# [WORK TASK]
Please tally how many of the lines below contain the word "have", counting only matches in the same case, and reply with that number alone.

(SUPPLIED DATA)

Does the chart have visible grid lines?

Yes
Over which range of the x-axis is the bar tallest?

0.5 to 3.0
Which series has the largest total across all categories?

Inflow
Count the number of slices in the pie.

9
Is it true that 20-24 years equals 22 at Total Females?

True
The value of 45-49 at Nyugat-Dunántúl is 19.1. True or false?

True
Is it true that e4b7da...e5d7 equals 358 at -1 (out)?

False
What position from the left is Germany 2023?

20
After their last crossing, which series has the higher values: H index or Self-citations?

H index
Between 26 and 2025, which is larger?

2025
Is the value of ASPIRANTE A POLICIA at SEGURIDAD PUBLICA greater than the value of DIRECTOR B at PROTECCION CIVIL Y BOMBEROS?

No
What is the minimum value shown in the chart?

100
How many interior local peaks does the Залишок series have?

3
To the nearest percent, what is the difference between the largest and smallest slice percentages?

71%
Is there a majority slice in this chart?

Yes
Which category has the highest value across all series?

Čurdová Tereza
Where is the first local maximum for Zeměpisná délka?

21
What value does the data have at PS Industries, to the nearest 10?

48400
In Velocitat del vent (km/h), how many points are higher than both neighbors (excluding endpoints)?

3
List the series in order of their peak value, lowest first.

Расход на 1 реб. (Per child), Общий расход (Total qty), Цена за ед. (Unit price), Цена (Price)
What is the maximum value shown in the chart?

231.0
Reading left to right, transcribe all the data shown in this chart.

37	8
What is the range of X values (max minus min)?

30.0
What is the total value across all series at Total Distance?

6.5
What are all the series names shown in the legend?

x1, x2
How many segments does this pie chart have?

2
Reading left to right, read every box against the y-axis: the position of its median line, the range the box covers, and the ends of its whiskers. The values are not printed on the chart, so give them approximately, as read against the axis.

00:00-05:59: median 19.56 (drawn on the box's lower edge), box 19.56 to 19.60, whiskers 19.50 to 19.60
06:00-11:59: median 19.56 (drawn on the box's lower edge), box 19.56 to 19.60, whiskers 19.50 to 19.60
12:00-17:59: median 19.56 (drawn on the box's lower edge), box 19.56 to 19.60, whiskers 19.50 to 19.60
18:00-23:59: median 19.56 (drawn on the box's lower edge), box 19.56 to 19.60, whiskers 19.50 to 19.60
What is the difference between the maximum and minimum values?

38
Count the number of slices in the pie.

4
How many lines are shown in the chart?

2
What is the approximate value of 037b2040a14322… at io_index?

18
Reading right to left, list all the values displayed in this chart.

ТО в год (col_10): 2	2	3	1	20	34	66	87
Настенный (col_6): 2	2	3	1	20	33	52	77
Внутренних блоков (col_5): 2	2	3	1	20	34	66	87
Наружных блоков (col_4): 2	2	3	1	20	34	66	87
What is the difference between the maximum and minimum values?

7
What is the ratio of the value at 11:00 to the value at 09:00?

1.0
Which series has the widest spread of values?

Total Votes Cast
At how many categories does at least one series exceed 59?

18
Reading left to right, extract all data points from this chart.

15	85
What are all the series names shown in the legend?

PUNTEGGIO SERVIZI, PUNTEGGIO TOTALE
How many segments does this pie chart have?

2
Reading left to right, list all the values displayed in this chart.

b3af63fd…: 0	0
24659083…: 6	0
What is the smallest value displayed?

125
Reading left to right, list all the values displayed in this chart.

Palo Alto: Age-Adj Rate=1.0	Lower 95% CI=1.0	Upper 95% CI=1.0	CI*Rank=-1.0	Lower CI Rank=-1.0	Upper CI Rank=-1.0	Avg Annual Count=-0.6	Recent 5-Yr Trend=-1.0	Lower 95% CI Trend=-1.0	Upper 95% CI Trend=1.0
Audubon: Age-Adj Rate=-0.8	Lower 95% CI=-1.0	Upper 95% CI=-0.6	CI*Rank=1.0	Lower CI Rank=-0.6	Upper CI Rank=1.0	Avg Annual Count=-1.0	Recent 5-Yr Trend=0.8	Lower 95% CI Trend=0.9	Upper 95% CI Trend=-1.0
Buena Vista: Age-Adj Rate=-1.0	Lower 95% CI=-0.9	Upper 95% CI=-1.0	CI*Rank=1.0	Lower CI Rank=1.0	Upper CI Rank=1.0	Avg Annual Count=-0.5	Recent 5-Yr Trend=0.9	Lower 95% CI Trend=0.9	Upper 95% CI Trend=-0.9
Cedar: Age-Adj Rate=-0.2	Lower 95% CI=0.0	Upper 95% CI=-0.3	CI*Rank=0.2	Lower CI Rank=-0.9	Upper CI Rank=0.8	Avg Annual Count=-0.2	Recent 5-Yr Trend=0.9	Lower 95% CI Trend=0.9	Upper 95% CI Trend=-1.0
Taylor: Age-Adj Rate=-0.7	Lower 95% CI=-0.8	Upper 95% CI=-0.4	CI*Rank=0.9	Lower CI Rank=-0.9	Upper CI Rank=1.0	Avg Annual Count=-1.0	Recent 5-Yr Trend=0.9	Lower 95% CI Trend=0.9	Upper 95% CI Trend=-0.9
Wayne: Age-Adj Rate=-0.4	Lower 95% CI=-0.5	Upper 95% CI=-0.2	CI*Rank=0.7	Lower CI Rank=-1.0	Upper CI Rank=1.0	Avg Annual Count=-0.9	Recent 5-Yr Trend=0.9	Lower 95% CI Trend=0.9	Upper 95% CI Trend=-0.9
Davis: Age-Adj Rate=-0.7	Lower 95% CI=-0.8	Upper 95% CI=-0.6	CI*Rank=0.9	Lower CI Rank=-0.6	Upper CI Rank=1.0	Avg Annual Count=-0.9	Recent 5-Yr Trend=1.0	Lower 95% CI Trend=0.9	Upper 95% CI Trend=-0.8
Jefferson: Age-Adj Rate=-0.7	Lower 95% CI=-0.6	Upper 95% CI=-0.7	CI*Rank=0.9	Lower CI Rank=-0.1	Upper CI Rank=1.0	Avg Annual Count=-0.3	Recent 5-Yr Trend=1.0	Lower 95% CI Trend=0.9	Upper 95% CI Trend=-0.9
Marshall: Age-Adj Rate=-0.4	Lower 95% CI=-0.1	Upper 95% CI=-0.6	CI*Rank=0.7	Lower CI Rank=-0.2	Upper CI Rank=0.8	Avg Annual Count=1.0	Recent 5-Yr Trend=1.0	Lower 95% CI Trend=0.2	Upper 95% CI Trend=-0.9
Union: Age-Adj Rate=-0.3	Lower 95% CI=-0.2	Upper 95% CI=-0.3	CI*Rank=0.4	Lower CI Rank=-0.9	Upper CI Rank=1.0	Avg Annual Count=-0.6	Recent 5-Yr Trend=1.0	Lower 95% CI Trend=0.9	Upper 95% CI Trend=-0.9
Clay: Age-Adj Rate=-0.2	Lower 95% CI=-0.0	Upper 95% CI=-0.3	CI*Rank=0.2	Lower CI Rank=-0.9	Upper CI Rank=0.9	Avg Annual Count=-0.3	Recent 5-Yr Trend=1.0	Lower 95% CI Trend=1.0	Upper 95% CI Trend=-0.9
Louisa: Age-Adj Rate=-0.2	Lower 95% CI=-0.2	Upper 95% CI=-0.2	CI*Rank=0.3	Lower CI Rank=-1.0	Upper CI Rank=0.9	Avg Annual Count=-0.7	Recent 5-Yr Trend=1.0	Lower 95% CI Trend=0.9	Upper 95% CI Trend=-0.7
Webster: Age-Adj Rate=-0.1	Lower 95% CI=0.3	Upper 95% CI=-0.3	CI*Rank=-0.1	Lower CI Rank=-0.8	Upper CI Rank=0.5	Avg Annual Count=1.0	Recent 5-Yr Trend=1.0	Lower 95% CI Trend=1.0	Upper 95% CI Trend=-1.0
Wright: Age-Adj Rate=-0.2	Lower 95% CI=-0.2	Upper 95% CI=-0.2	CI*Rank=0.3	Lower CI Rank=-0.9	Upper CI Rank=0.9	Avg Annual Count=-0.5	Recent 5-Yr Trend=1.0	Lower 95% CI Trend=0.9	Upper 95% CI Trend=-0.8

(End SUPPLIED DATA)

# [RESPONSE]
5